• _PROBLEM_
Show each line of the listing below that contains the string "tuning", reproducing every such line in full.

^^^^^^^^

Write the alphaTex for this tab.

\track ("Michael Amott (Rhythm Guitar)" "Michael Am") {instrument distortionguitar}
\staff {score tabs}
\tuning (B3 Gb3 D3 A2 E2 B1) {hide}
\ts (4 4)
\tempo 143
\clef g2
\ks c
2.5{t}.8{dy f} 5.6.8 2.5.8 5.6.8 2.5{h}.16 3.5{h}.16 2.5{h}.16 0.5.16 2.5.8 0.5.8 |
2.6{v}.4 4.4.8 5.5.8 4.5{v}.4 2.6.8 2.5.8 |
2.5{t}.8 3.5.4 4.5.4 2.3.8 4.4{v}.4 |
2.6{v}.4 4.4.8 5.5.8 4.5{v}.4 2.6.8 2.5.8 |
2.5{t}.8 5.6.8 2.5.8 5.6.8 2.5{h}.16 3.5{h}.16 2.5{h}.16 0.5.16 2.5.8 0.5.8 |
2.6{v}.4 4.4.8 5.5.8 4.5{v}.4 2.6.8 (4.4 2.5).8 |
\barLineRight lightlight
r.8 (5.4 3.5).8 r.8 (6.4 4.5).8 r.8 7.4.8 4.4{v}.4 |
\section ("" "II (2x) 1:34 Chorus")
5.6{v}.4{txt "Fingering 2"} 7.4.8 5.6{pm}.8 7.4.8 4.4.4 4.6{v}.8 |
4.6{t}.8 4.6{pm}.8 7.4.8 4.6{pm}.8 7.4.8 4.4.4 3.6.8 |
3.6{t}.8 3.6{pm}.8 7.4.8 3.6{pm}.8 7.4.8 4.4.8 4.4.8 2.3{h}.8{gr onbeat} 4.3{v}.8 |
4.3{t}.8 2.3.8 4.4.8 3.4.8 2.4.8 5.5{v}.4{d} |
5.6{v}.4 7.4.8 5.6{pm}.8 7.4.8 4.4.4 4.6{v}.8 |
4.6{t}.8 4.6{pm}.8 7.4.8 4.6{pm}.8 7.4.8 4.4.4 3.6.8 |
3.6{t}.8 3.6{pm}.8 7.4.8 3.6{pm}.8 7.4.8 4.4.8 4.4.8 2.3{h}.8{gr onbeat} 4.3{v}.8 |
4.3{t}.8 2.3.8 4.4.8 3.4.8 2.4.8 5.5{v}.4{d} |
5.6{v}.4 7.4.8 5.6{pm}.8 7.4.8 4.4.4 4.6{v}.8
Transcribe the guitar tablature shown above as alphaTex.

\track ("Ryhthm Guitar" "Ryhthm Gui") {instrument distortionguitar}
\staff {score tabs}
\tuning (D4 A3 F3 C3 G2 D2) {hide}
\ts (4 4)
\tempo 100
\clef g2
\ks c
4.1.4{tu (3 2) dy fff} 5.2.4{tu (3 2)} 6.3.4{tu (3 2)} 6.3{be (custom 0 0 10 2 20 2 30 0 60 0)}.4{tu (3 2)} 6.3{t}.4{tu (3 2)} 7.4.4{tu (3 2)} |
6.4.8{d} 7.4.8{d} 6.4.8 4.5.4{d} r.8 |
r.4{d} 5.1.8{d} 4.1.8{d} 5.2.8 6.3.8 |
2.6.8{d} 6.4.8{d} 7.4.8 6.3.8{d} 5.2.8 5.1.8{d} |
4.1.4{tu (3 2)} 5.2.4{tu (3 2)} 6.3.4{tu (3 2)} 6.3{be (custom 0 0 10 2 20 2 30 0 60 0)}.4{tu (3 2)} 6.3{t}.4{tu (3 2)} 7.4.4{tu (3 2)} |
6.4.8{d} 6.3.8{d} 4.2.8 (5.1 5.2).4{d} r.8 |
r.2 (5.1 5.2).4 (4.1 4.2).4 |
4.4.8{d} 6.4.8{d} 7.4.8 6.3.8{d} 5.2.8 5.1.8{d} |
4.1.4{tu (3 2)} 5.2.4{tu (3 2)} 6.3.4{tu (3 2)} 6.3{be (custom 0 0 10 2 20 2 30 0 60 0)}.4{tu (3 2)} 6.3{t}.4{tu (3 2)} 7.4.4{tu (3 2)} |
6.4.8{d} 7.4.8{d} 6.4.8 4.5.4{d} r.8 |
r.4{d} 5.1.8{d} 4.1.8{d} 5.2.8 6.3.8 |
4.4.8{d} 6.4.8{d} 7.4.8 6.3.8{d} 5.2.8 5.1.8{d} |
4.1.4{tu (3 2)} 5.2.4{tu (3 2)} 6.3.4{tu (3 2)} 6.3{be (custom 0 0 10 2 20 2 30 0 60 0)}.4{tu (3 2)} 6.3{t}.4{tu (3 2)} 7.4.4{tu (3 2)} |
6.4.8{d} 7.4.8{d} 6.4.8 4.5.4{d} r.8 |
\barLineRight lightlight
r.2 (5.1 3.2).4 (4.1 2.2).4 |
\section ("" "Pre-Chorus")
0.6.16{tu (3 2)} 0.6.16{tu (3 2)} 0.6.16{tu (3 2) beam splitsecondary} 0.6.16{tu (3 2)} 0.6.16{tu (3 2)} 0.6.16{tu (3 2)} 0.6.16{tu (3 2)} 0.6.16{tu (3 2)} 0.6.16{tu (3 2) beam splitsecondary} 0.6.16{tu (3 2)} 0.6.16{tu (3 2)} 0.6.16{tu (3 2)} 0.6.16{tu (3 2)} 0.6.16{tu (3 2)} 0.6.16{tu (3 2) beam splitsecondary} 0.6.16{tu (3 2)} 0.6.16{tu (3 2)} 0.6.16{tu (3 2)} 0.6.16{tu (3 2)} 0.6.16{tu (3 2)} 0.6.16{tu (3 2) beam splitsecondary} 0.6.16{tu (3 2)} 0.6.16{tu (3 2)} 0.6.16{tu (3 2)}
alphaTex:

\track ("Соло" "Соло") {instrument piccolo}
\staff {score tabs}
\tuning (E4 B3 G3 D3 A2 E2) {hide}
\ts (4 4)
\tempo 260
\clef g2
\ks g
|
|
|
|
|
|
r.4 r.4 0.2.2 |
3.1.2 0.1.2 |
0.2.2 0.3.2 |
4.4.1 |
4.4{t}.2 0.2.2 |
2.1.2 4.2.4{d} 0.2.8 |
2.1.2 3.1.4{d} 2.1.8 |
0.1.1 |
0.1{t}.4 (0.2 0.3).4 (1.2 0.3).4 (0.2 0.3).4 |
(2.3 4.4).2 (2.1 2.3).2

^^^^^^^^

• _FINISHED ANSWER_
\tuning (B3 Gb3 D3 A2 E2 B1) {hide}
\tuning (D4 A3 F3 C3 G2 D2) {hide}
\tuning (E4 B3 G3 D3 A2 E2) {hide}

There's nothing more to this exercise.